Diverse aziende, ma anche enti pubblici, attuano modelli organizzativi che sfruttano queste opportunità. Il nuovo scenario di gestione del personale è diventato un’opportunità per le aree periferiche, i paesi, le aree rurali. Alcuni enti locali, Comuni, Regioni si sono attivati per cogliere l’occasione di ripopolare le aree interne, cercando di intercettare una nuova categoria di lavoratori.

Gli smart worker

Li chiamano smart worker, nomadi digitali, imprenditori o imprese smart. Per diventare attrattivi anche i territori interni, rurali, devono diventare smart, o meglio “smart village”. Che vuol dire comuni che offrano buoni servizi digitali e non solo.

Si può tornare ad essere territori competitivi se ai punti di forza dei piccoli comuni, quali la vivibilità, la salubrità dell’aria e dell’ambiente, la minore pericolosità del contesto sociale, il più basso costo della vita, si aggiungono anche altre risorse in termini di servizi pubblici qualificati, in materia di sanità, di istruzione, assistenza ai bambini ed agli anziani, asili nido, attività culturali. Insieme alle infrastrutture. Soprattutto digitali.
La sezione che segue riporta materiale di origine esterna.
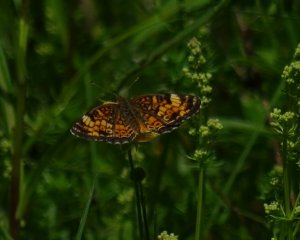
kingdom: Animalia
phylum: Arthropoda
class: Insecta
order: Lepidoptera
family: Nymphalidae
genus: Phyciodes
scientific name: Phyciodes tharos
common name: Northern Crescent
Si potrebbe, così, innescare un processo economicamente virtuoso di ripopolamento dei borghi e quindi di crescita.

E’ compito degli amministratori locali inserire elaborare un programma di sviluppo che punti a trasformare i nostri paesi in villaggi digitali, dove tutte gli immobili residenziali, commerciali, produttivi, anche ricadenti nei centri storici, siano serviti dalla fibra ottica.

Con la creazione di aree comuni, pubbliche, per lo smart working, da mettere a disposizione di chi non lo può fare da casa propria. Con allestimento di incubatori di imprese, dove far nascere e insediare start up innovative. Si può puntare a trattenere i talenti, i giovani, le risorse locali per non farle andare via. E nel contempo cercare di attrarre persone da altri luoghi.

Processo condiviso

Ma un processo innovativo di sviluppo può essere attivato solamente se viene condiviso dalla comunità locale, perché richiede un adeguato contesto socioeconomico in grado di recepire i cambiamenti. Spesso nelle aree rurali questa situazione è meno presente, per cui è fondamentale un’approfondita ed intensa attività di sensibilizzazione e di coinvolgimento di tutti gli attori locali, istituzionali, culturali, produttivi. Basato sull’ascolto degli attori rilevanti e sull’interazione per costruire un percorso di sviluppo territoriale condiviso, anche integrando le competenze locali.

ll recepimento e la diffusione delle innovazioni in un territorio dipendono dalle risorse umane presenti in termini di competenze e di propensione al cambiamento ed al rischio. In un contesto a minore densità demografica, come quello delle aree rurali in generale e della valle caudina in particolare, è meno probabile che siano presenti quelle risorse umane capaci di cogliere le opportunità, sia per le maggiori difficoltà di accesso ai mercati ed ai servizi, sia in quanto impegnate a contrastare un contesto ambientale sfavorevole.

Questo deficit competitivo del territorio può essere colmato se si pratica un approccio interattivo capace di stimolare, incentivare, spronare il cambiamento e quindi l’innovazione. E’ essenziale quindi puntare sull’innovazione tecnologica, digitale valorizzare e coinvolgere il capitale umano del nostro territorio affinché si possano innescare processi di sviluppo. Qualcuno faccia la prima mossa. Anche dal basso.